MOSCOW (Reuters) - Russia agreed on Monday to write off most of Iraq’s $12.9 billion debt in a deal that opens up Iraq for $4 billion in investment from Russian firms, including oil major LUKOIL.
Finance Minister Alexei Kudrin told reporters Russian companies would be allowed to invest up to $4 billion in Iraq under a new inter-governmental memorandum signed with visiting Iraqi Foreign Minister Hoshiyar Zebari.
“We have an agreement from the Iraqi side to pay special attention to the previously signed deals,” Kudrin told reporters. He named LUKOIL, whose stock rose 3.5 percent by 7 a.m. EST, outperforming the market.
“There is a government pledge to treat us with maximum care. As to the legal subtleties, they will depend on (Iraqi) legislative changes,” Kudrin said after talks with Zebari.
Moscow had already forgiven Iraq the bulk of its debt. The remaining $12.9 billion dated back to Soviet-era supplies of military equipment.

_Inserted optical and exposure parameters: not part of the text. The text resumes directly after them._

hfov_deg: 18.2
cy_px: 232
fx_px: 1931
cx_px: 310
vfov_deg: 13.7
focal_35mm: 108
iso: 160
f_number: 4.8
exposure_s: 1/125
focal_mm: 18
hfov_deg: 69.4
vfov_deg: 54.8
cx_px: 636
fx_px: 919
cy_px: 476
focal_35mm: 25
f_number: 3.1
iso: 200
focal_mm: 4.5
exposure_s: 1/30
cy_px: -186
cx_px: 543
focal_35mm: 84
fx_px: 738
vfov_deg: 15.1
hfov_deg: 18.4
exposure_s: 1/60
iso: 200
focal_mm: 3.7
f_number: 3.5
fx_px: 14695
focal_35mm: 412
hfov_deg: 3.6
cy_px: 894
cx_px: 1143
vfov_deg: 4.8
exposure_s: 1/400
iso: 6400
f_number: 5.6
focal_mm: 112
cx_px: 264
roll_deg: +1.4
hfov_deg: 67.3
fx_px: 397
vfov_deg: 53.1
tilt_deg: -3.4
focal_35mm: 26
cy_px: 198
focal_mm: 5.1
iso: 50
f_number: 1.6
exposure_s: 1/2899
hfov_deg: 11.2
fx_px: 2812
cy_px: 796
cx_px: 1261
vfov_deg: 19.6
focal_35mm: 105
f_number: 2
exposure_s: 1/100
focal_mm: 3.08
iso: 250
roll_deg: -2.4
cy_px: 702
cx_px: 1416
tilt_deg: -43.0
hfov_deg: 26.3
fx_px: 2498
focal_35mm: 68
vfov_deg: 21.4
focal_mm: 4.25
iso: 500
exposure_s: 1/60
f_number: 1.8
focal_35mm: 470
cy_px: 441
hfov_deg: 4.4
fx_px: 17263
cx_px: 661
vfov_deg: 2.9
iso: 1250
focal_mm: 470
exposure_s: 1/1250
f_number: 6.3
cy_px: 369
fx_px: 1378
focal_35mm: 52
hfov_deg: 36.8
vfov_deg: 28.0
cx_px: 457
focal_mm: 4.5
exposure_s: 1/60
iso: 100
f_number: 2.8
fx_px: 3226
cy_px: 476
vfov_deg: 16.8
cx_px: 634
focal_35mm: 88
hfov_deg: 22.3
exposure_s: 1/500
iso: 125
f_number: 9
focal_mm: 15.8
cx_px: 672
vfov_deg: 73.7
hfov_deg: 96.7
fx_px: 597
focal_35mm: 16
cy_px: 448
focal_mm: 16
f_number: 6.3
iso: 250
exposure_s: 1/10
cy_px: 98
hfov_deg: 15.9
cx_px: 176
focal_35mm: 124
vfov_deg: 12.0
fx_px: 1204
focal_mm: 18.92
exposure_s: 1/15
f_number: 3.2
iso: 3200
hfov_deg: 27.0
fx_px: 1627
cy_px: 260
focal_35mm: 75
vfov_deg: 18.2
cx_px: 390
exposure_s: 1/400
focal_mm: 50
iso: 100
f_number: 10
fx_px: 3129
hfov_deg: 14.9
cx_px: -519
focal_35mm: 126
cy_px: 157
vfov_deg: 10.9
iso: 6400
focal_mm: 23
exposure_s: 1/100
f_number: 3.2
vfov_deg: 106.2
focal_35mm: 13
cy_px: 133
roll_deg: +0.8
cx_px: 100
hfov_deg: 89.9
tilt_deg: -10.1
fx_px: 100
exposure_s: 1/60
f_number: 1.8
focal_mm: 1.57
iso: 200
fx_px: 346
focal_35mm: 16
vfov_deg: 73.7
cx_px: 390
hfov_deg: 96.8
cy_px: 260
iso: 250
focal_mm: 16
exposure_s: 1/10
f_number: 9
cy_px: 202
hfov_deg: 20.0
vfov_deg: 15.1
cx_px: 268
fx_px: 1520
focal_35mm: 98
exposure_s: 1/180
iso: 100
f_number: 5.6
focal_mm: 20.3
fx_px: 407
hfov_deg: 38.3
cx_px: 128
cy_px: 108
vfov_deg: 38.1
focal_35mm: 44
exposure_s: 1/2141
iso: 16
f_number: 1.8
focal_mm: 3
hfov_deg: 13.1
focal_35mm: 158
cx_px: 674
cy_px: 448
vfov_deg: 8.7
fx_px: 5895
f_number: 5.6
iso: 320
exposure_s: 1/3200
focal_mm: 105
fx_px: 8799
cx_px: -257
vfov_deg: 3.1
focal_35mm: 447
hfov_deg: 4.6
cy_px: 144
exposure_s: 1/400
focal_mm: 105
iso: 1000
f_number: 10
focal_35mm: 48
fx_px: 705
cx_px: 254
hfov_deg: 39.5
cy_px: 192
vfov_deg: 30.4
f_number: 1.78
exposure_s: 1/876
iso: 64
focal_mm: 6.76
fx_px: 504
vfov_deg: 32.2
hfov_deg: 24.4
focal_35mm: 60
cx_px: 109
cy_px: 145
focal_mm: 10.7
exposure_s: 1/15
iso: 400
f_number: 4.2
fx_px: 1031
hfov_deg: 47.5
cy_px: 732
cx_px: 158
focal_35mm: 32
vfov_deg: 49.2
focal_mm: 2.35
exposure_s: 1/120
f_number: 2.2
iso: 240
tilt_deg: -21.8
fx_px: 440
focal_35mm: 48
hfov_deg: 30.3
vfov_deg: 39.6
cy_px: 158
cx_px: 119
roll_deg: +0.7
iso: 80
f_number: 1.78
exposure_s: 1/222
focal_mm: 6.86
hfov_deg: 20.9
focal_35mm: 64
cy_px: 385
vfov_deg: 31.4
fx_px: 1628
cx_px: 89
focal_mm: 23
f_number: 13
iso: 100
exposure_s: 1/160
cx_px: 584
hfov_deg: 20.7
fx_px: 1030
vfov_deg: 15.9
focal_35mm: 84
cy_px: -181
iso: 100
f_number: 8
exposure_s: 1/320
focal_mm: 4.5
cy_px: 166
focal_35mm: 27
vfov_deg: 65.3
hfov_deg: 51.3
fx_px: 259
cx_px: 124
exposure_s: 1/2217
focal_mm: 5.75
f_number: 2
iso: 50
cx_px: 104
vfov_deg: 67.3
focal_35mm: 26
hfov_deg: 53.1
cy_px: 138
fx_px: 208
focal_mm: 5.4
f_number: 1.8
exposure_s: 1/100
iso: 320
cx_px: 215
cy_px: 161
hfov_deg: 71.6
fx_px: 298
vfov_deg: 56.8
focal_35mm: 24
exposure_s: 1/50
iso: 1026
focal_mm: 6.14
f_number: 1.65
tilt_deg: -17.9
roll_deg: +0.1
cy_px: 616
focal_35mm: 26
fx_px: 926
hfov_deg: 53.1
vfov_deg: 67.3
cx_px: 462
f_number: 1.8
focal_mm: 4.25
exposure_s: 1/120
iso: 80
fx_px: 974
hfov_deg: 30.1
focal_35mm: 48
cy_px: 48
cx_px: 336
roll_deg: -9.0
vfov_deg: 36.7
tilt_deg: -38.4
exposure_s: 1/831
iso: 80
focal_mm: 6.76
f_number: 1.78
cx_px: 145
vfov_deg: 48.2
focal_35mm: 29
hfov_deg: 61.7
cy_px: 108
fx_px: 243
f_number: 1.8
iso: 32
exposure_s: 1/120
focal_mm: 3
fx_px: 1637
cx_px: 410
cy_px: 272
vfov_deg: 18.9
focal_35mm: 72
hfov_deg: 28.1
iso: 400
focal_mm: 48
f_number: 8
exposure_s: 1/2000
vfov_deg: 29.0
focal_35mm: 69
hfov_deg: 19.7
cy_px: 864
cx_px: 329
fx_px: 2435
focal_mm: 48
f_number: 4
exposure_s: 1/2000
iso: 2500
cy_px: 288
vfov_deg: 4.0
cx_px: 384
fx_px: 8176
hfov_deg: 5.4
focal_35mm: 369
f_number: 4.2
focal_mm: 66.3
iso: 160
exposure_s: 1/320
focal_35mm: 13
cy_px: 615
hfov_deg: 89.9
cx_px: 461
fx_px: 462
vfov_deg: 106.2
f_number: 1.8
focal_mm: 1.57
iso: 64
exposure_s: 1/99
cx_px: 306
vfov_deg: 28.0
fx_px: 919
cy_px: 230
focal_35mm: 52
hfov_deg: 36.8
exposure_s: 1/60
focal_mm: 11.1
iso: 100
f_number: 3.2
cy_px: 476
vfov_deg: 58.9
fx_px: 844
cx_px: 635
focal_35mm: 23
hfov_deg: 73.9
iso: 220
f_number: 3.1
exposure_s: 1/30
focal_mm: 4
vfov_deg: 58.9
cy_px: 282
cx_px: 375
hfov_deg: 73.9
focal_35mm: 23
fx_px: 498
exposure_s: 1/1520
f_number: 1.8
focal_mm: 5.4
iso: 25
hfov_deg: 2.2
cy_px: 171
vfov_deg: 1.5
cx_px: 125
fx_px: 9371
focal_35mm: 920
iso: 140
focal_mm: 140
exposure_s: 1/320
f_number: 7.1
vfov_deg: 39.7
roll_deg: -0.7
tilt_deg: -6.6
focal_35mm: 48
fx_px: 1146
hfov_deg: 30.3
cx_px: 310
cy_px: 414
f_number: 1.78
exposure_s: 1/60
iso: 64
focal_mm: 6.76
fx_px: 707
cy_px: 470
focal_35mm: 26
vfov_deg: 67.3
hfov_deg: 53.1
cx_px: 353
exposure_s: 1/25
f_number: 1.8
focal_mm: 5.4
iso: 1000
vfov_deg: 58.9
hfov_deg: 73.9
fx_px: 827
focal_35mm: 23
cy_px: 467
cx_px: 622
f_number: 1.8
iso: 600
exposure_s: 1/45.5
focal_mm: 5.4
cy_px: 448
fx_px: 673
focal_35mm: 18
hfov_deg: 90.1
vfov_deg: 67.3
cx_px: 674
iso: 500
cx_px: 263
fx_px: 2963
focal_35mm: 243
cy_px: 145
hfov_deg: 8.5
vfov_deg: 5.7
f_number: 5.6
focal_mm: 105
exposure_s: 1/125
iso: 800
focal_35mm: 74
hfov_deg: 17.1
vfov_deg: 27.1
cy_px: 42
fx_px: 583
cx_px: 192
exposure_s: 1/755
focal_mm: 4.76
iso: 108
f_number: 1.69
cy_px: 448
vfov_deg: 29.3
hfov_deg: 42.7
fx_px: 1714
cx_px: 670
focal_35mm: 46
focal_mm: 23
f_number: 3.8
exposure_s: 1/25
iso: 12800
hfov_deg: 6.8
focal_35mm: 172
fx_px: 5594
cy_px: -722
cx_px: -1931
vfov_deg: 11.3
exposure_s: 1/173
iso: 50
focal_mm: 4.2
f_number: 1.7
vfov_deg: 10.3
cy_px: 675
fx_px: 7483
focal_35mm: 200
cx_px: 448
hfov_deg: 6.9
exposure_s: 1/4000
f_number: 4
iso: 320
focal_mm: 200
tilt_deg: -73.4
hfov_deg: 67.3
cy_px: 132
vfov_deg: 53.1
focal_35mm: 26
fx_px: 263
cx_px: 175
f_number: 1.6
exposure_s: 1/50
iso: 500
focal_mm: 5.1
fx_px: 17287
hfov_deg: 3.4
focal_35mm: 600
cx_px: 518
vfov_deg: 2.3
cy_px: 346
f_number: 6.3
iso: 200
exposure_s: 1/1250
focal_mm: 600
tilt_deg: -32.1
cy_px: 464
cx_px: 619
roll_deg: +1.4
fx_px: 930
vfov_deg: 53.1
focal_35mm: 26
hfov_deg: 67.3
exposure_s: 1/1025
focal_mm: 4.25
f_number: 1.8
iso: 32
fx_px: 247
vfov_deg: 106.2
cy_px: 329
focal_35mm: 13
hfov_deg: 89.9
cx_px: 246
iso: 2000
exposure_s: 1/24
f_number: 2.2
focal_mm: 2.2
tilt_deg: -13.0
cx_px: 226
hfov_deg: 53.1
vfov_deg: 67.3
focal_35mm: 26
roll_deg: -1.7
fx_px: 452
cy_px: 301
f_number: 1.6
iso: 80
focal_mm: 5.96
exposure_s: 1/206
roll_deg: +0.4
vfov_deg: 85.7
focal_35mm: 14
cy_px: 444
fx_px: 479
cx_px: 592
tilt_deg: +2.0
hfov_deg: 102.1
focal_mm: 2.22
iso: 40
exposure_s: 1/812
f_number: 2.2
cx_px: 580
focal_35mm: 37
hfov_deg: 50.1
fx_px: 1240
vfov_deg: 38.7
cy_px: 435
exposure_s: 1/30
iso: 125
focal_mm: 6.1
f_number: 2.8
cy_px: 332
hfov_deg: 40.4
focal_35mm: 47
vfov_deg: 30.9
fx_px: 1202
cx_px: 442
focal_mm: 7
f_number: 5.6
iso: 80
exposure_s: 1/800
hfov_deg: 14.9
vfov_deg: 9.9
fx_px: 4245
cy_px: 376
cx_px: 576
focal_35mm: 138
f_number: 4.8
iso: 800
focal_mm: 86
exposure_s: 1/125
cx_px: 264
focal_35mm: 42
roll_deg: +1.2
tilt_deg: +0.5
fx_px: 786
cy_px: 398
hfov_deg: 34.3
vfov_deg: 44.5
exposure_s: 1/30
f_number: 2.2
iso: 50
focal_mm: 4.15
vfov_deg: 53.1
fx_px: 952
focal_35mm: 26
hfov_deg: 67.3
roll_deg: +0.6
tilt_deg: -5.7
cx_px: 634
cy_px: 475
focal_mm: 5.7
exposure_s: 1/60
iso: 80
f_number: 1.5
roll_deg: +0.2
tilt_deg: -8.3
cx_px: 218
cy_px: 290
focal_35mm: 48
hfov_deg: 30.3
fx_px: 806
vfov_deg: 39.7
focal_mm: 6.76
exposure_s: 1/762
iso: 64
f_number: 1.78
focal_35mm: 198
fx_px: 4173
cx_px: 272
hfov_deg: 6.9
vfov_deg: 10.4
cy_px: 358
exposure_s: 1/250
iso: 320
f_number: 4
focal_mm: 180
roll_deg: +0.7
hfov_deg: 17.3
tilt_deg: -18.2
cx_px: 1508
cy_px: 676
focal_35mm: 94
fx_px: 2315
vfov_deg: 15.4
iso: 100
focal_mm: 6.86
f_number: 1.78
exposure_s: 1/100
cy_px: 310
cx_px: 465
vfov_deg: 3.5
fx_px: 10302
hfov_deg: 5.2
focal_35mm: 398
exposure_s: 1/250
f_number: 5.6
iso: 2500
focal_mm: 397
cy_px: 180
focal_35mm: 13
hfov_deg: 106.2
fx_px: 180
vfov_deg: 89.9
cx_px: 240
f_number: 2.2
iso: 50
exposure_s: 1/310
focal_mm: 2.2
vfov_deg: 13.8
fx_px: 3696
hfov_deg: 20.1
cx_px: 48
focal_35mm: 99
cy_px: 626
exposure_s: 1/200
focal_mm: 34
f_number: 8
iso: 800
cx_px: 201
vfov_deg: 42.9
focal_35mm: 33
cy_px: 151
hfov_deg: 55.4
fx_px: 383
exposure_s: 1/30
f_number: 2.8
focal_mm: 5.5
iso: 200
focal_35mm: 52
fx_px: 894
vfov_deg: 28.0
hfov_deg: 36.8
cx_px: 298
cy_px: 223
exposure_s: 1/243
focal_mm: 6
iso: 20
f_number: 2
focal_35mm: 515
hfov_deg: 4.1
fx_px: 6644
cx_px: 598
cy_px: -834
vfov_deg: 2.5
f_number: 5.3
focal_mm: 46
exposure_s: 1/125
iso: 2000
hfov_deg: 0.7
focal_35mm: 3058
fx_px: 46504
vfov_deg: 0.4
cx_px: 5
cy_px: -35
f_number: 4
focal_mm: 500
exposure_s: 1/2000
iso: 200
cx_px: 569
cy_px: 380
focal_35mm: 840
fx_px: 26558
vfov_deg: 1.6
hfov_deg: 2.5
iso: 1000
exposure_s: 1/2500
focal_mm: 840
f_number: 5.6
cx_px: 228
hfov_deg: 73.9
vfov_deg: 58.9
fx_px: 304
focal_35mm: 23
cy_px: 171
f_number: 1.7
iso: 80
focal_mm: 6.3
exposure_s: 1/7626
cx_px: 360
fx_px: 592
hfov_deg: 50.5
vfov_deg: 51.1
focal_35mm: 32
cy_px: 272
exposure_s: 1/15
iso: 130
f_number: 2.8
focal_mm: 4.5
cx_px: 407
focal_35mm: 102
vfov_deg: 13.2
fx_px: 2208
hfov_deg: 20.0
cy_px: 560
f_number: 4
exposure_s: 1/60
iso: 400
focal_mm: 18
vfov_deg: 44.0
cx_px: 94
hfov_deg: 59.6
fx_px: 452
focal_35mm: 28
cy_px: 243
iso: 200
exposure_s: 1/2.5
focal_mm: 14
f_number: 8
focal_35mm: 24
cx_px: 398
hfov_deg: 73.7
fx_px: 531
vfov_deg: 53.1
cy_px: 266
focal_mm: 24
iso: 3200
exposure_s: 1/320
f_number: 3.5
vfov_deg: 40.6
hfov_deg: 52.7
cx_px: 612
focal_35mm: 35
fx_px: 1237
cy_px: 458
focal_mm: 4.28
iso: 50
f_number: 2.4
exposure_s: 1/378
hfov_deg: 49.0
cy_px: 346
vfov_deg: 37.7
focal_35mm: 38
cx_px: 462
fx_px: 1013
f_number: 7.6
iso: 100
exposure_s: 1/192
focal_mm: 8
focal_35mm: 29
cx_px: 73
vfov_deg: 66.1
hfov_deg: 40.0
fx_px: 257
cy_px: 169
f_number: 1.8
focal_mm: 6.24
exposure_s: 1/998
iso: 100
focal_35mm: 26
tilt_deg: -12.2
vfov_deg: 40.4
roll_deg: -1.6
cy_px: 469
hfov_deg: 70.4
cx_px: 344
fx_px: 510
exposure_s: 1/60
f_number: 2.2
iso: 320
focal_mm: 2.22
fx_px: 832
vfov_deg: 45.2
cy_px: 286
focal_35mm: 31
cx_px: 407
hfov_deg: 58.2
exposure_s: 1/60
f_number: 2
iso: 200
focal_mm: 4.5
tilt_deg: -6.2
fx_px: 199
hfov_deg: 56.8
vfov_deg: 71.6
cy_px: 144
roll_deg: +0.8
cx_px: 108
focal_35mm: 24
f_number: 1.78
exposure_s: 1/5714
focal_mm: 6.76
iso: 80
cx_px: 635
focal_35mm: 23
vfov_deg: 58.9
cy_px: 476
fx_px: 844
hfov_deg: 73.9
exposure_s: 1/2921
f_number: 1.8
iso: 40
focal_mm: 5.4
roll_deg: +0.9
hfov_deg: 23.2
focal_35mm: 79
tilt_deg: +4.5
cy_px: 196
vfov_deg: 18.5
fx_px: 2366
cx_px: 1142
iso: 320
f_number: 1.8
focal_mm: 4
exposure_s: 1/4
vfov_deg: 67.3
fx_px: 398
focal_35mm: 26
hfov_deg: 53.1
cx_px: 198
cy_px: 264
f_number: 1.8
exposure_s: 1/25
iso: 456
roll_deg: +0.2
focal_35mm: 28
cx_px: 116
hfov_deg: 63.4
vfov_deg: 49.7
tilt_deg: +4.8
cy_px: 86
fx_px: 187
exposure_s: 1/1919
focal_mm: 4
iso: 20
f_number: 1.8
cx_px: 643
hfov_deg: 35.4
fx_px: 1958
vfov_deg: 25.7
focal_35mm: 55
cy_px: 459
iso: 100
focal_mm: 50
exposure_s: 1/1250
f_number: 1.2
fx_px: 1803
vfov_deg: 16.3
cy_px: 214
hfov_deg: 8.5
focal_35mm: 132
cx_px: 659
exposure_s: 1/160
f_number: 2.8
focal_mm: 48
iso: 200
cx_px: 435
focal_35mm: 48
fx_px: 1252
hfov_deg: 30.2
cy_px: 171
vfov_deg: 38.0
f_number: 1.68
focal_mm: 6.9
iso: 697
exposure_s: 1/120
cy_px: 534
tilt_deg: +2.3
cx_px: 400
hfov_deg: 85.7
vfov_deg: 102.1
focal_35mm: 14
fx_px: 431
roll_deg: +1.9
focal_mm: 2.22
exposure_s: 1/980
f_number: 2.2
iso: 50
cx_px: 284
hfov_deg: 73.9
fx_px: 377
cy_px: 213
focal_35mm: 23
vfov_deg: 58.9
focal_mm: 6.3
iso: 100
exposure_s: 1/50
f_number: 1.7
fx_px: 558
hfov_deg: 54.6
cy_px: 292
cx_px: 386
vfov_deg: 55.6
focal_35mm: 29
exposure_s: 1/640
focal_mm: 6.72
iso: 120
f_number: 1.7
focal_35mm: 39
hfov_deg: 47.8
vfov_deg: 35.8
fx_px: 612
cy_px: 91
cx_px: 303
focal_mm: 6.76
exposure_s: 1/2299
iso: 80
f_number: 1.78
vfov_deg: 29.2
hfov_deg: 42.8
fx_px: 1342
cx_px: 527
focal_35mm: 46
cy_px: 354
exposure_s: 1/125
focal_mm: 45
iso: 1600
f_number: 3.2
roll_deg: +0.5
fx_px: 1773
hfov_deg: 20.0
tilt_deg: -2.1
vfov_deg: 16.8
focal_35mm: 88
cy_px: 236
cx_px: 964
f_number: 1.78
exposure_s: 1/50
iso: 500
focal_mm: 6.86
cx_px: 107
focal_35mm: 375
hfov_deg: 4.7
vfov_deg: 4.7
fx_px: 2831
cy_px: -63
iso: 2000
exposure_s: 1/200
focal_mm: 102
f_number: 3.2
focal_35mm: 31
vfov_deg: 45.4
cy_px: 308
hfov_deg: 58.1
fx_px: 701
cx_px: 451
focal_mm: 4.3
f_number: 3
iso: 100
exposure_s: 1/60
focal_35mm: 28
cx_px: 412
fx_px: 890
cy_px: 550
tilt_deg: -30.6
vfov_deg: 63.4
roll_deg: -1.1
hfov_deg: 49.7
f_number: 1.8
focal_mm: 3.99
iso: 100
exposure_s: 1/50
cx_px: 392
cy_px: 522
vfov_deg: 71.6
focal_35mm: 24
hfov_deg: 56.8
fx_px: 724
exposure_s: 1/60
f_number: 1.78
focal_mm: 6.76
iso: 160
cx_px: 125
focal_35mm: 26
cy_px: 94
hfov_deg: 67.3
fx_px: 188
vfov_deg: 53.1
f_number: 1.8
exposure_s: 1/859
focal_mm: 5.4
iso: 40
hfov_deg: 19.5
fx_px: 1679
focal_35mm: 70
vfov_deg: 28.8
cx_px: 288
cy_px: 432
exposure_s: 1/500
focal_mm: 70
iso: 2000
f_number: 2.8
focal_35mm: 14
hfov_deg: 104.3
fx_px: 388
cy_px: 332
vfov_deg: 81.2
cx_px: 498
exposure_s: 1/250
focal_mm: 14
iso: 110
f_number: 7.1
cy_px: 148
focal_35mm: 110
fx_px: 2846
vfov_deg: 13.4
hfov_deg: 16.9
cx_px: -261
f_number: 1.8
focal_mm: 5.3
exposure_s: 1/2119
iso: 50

Monday’s deal was expected to go through unconditionally after the latest round of debt talks in mid-2007 produced no result because Iraqi officials said they considered Moscow’s demand for preferential access to Iraqi oil unacceptable.
Moscow has insisted on the revival of the Saddam Hussein-era deal by LUKOIL to develop Iraq’s huge West Qurna field. Iraqi officials have said Russia also wants to participate in the development of another major field, Rumaila, in return for a debt write-off.
Analysts had long been skeptical about LUKOIL’s chances of returning to West Qurna, one of Iraq’s biggest oil deposits, given the heavy U.S. influence over the country’s government.
The deal’s revival is complicated by the fact that the government of Saddam Hussein scrapped it just before being toppled in 2003, saying LUKOIL had done nothing to launch the field, which could produce 600,000 barrels per day.
The world’s top oil companies have been maneuvering to win a stake in oilfields in Iraq despite huge damage to the country’s infrastructure from decades of wars and sanctions.
Kudrin said his ministry agreed to write off $11.1 billion of Iraqi debt immediately, another $900 million in the next few years and restructure another $900 million for 17 years.